Task description - Can you copy out every line of text in the material below word for word, leaving out the pictures?

Data provided -
········

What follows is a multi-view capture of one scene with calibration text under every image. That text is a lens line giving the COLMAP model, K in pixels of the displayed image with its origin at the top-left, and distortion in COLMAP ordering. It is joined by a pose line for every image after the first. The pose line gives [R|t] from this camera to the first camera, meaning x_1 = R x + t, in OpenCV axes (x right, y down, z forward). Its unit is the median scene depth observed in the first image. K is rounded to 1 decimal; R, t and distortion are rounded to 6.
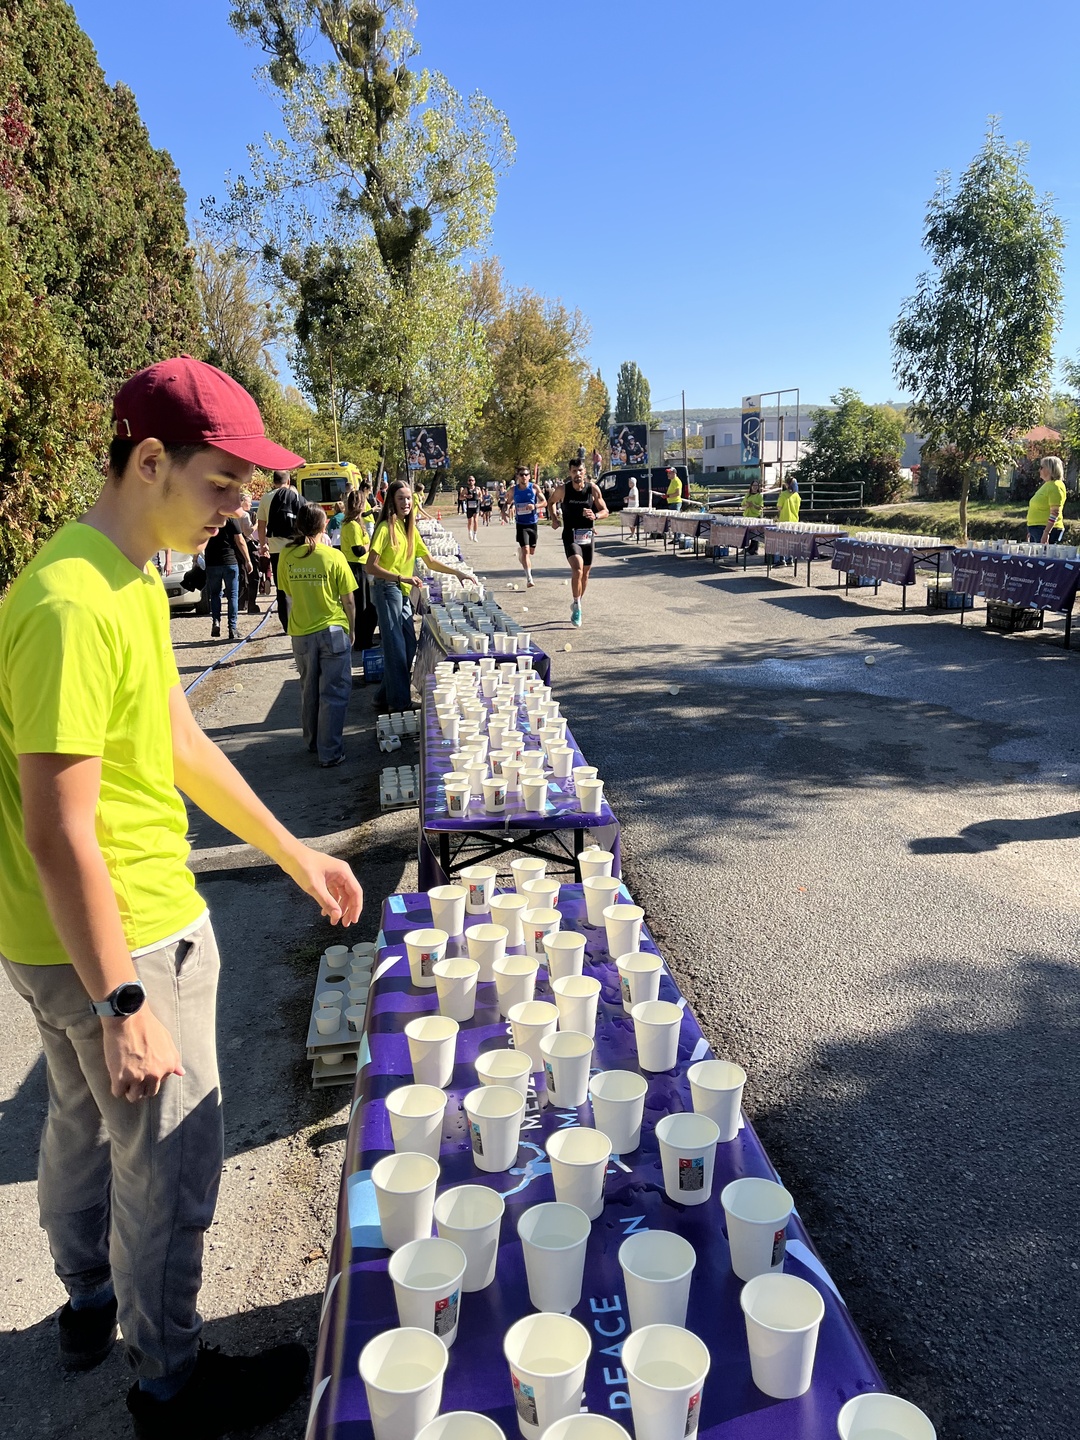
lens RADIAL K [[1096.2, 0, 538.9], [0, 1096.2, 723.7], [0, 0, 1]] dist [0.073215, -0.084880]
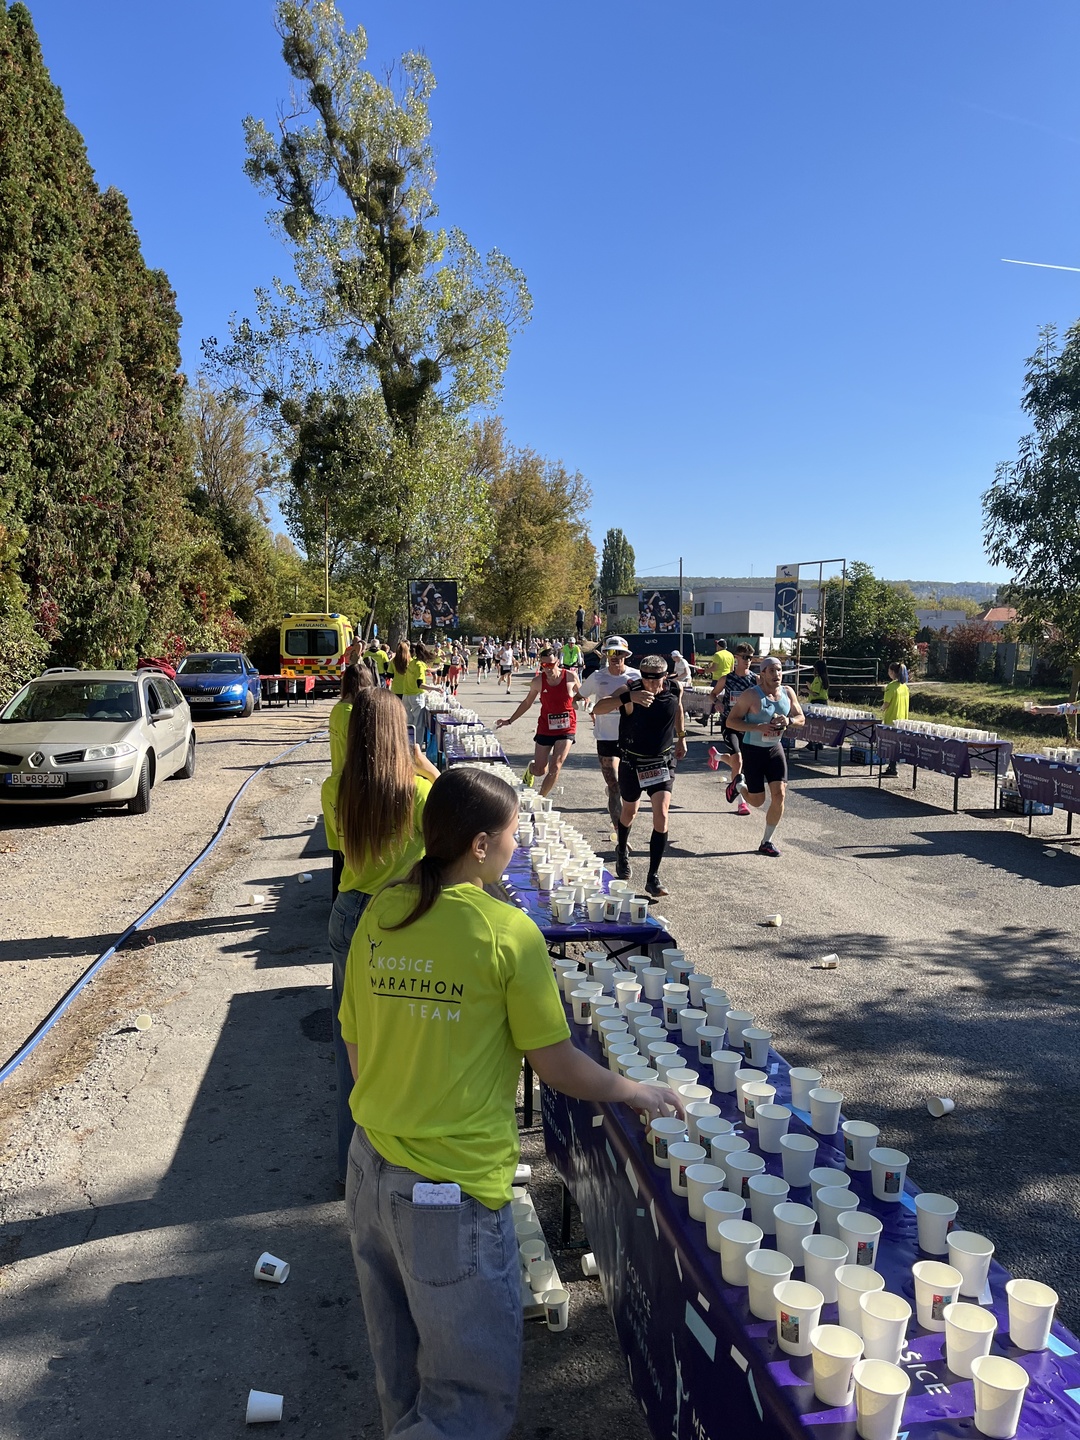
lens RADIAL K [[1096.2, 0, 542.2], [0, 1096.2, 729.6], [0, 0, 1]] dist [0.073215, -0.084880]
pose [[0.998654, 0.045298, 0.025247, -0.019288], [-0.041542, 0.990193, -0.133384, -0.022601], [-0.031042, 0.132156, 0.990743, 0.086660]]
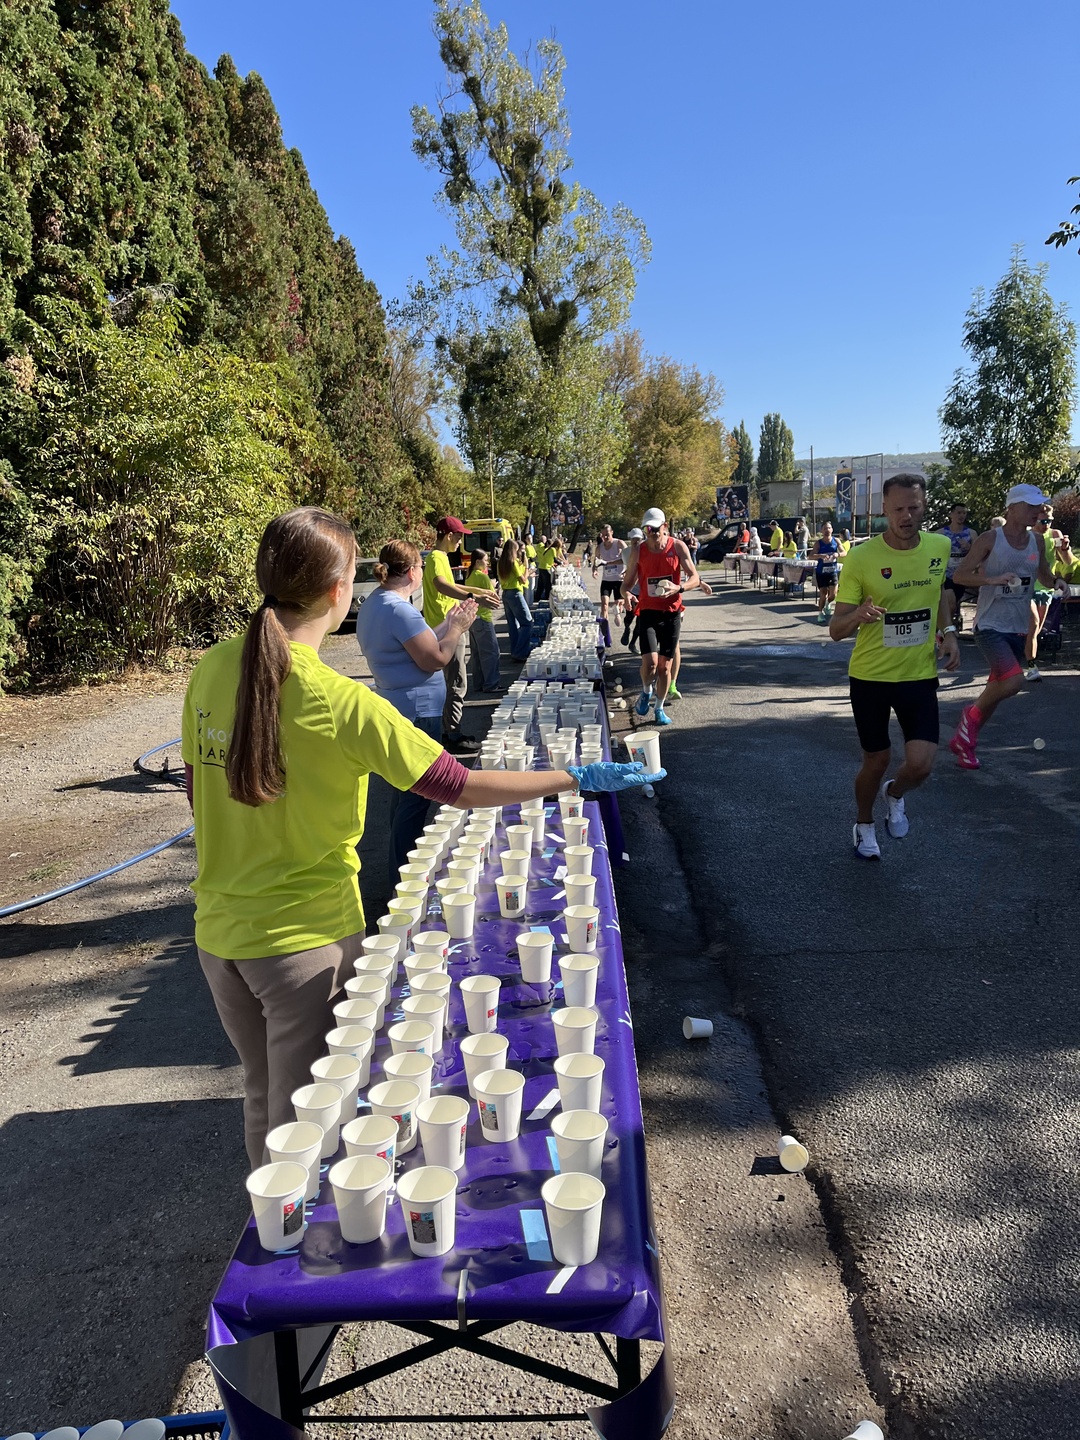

········

Answer section -
What follows is a multi-view capture of one scene with calibration text under every image. That text is a lens line giving the COLMAP model, K in pixels of the displayed image with its origin at the top-left, and distortion in COLMAP ordering. It is joined by a pose line for every image after the first. The pose line gives [R|t] from this camera to the first camera, meaning x_1 = R x + t, in OpenCV axes (x right, y down, z forward). Its unit is the median scene depth observed in the first image. K is rounded to 1 decimal; R, t and distortion are rounded to 6.
lens RADIAL K [[1096.2, 0, 538.9], [0, 1096.2, 723.7], [0, 0, 1]] dist [0.073215, -0.084880]
lens RADIAL K [[1096.2, 0, 542.2], [0, 1096.2, 729.6], [0, 0, 1]] dist [0.073215, -0.084880]
pose [[0.998654, 0.045298, 0.025247, -0.019288], [-0.041542, 0.990193, -0.133384, -0.022601], [-0.031042, 0.132156, 0.990743, 0.086660]]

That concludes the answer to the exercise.